In an XFastTrie, we store, for each \(\mathtt{i}\in\{0,\ldots,\mathtt{w}\}\), all the nodes at level \(\mathtt{i}\) in a USet, \(\mathtt{t[i]}\), that is implemented as a hash table (Chapter 5). Using this USet allows us to check in constant expected time if there is a node at level \(\mathtt{i}\) whose label matches the highest-order \(\mathtt{i}\) bits of \(\mathtt{x}\). In fact, we can even find this node using \(\mathtt{t[i]\texttt{.}find(x\text{>>>}(w-i))}\)
The hash tables \(\mathtt{t[0]},\ldots,\mathtt{t[w]}\) allow us to use binary search to find \(\mathtt{u}\). Initially, we know that \(\mathtt{u}\) is at some level \(\mathtt{i}\) with \(0\le \mathtt{i}< \mathtt{w}+1\). We therefore initialize \(\mathtt{l}=0\) and \(\mathtt{h}=\mathtt{w}+1\) and repeatedly look at the hash table \(\mathtt{t[i]}\), where \(\mathtt{i}=\lfloor(\mathtt{l+h})/2\rfloor\). If \(\mathtt{t[i]}\) contains a node whose label matches \(\mathtt{x}\)'s highest-order \(\mathtt{i}\) bits then we set \(\mathtt{l=i}\) ( \(\mathtt{u}\) is at or below level \(\mathtt{i}\)); otherwise we set \(\mathtt{h=i}\) ( \(\mathtt{u}\) is above level \(\mathtt{i}\)). This process terminates when \(\mathtt{h-l}\le 1\), in which case we determine that \(\mathtt{u}\) is at level \(\mathtt{l}\). We then complete the \(\mathtt{find(x)}\) operation using \(\texttt{u.jump}\) and the doubly-linked list of leaves.
T find(T x) { int l = 0, h = w+1, ix = it.intValue(x); Node v, u = r, q = newNode(); while (h-l > 1) { int i = (l+h)/2; q.prefix = ix >>> w-i; if ((v = t[i].find(q)) == null) { h = i; } else { u = v; l = i; } } if (l == w) return u.x; Node pred = (((ix >>> w-l-1) & 1) == 1) ? u.jump : u.jump.child[0]; return (pred.child[next] == dummy) ? null : pred.child[next].x; }
Each iteration of the \(\mathtt{while}\) loop in the above method decreases \(\mathtt{h-l}\) by roughly a factor of two, so this loop finds \(\mathtt{u}\) after \(O(\log \mathtt{w})\) iterations. Each iteration performs a constant amount of work and one \(\mathtt{find(x)}\) operation in a USet, which takes a constant expected amount of time. The remaining work takes only constant time, so the \(\mathtt{find(x)}\) method in an XFastTrie takes only \(O(\log\mathtt{w})\) expected time.

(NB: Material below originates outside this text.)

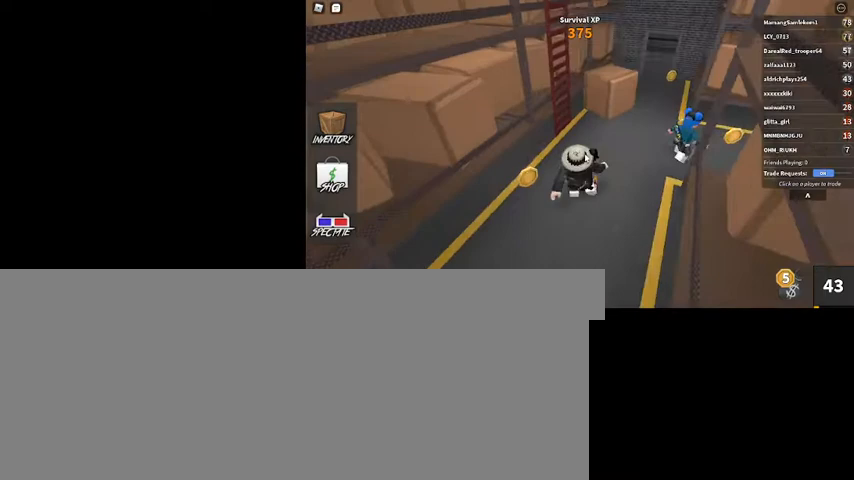
{"keys": ["d", "space", "w"], "mouse": ["right"], "events": [[233, "d", "down"], [500, "space", "down"]]}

The \(\mathtt{add(x)}\) and \(\mathtt{remove(x)}\) methods for an XFastTrie are almost identical to the same methods in a BinaryTrie. The only modifications are for managing the hash tables \(\mathtt{t[0]}\),..., \(\mathtt{t[w]}\). During the \(\mathtt{add(x)}\) operation, when a new node is created at level \(\mathtt{i}\), this node is added to \(\mathtt{t[i]}\). During a \(\mathtt{remove(x)}\) operation, when a node is removed form level \(\mathtt{i}\), this node is removed from \(\mathtt{t[i]}\). Since adding and removing from a hash table take constant expected time, this does not increase the running times of \(\mathtt{add(x)}\) and \(\mathtt{remove(x)}\) by more than a constant factor. We omit a code listing for \(\mathtt{add(x)}\) and \(\mathtt{remove(x)}\) since the code is almost identical to the (long) code listing already provided for the same methods in a BinaryTrie.
The following theorem summarizes the performance of an XFastTrie:
Theorem \(\PageIndex{1}\).
An XFastTrie implements the SSet interface for \(\mathtt{w}\)-bit integers. An XFastTrie supports the operations
- \(\mathtt{add(x)}\) and \(\mathtt{remove(x)}\) in \(O(\mathtt{w})\) expected time per operation and
- \(\mathtt{find(x)}\) in \(O(\log \mathtt{w})\) expected time per operation.
The space used by an XFastTrie that stores \(\mathtt{n}\) values is \(O(\mathtt{n}\cdot\mathtt{w})\).